Mass Hot Storage: Knox

For OpenRackv1 to work, a new server design was needed that implemented bus bar connectors at the back. Using an updated Freedom-based chassis minus the PSU would cause a fair bit of empty space. Simply filling the entire space with 3.5" HDDs is wasteful, as most of Facebook's workloads aren't so storage hungry. The solution proved to be very similar to the power shelf, namely grouping the additional node storage outside the server chassis on a purpose built shelf: Knox was born.


OCP Knox with one disk sled out (Image Courtesy The Register)

Put simply, Knox is a regular JBOD disk enclosure built for OpenRack which needs to be attached to host bus adapters of surrounding Winterfell compute nodes. It differs from standard 19" enclosures for two main reasons: it can fit 30 3.5" hard disks, and it makes the job of maintenance quite easy. To replace a disk, one must simply slide out the disk sled, pop open the disk bay, swap the disk, close the bay and slide the tray back into the rack. Done.

Object Storage

Seagate has contributed the specification of a "Storage device with Ethernet interface", also known by its productized version as Seagate Kinetic. These hard disks are meant to cut out the middle man and provide an object storage stack directly on the disk, in OCP speak this would mean the Knox node would not need to be connected to a compute instance but can be directly connected to the network. Seagate, together with Rausch Netzwerktechnik, has released the 'BigFoot Storage Object Open', a new chassis designed for these hard disks, with 12x 10GbE connectivity in a 2 OU form factor.

The concept of the BigFoot system is not unknown to Facebook either, as they have released a system with a similar goal, called Honey Badger. Honey Badger is a modified Knox enclosure and pairs with a compute card -- Panther+ -- to provide (cold) object storage services for pictures and such. Panther+ is fitted with an Intel Avoton SoC (C2350 for low end up to C2750 for high end configurations), up to four enabled DDR3 SODIMM slots, and mSATA/M.2 SATA3 onboard storage interfaces. This plugs onto the Honey Badger mainboard, which in turn contains the SAS controller, SAS expander, AST1250 BMC, two miniSAS connectors and a receptacle for a 10GbE OCP mezzanine networking card. Facebook has validated two configurations for the Honey Badger SAS chipset, one based on the LSI SAS3008 chip and LSI SAS3x24R expander, the other configuration consists out of the PMC PM8074 controller joined by the PMC PM8043 expander.

Doing this eliminates the need for a 'head node', usually a Winterfell system (Leopard will not be used by Facebook to serve up Knox storage), replaced by the more efficient Avoton design on the Panther card. Another good example of modularity and lock-in free hardware design, another dollar saved.
══════
▶ TASK LIST
(a) From the Knox storage article, print everything from "Put simply, Knox" down to "the rack. Done.".
(b) Answer yes or no for each statement according to the Knox storage article, and quote the words from it that settle each one: (i) Knox can hold 30 3.5" hard disks. (ii) Facebook will use Leopard to serve up Knox storage. (iii) The BigFoot chassis offers 12x 10GbE connectivity in a 2 OU form factor.
The items that come next play no part in this work.
══════
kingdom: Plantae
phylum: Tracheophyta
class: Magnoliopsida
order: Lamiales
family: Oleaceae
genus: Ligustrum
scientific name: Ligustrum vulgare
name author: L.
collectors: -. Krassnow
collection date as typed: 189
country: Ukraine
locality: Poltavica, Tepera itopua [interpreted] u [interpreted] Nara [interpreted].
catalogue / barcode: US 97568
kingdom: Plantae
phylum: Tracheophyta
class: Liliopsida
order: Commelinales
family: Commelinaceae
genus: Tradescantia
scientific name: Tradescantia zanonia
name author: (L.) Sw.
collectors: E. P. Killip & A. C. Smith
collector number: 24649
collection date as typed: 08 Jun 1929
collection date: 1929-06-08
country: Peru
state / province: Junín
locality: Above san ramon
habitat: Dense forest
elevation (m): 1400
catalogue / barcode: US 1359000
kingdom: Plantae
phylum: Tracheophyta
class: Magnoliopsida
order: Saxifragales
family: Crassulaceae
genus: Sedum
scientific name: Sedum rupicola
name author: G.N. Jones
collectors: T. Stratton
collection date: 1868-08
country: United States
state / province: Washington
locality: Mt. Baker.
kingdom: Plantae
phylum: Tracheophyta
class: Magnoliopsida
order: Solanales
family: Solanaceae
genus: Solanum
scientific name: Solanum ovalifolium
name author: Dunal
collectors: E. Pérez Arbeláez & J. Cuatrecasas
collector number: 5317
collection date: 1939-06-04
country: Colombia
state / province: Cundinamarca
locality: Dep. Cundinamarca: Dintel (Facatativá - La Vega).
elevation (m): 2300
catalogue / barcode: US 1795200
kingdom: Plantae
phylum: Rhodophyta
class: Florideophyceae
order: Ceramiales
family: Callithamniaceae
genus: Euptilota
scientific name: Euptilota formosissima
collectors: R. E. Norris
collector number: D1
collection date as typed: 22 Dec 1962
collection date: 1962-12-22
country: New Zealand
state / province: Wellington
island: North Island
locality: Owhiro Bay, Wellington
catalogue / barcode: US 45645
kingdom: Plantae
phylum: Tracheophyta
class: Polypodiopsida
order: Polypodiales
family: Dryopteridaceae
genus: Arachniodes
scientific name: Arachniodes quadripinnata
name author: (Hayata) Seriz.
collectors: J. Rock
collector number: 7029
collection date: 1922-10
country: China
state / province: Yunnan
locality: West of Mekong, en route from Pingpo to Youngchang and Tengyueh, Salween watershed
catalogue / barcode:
══════
▶ RESPONSES IN ORDER
(a)
Put simply, Knox is a regular JBOD disk enclosure built for OpenRack which needs to be attached to host bus adapters of surrounding Winterfell compute nodes. It differs from standard 19" enclosures for two main reasons: it can fit 30 3.5" hard disks, and it makes the job of maintenance quite easy. To replace a disk, one must simply slide out the disk sled, pop open the disk bay, swap the disk, close the bay and slide the tray back into the rack. Done.

(b)
(i) Yes: "it can fit 30 3.5" hard disks"
(ii) No: "Leopard will not be used by Facebook to serve up Knox storage"
(iii) Yes: "with 12x 10GbE connectivity in a 2 OU form factor"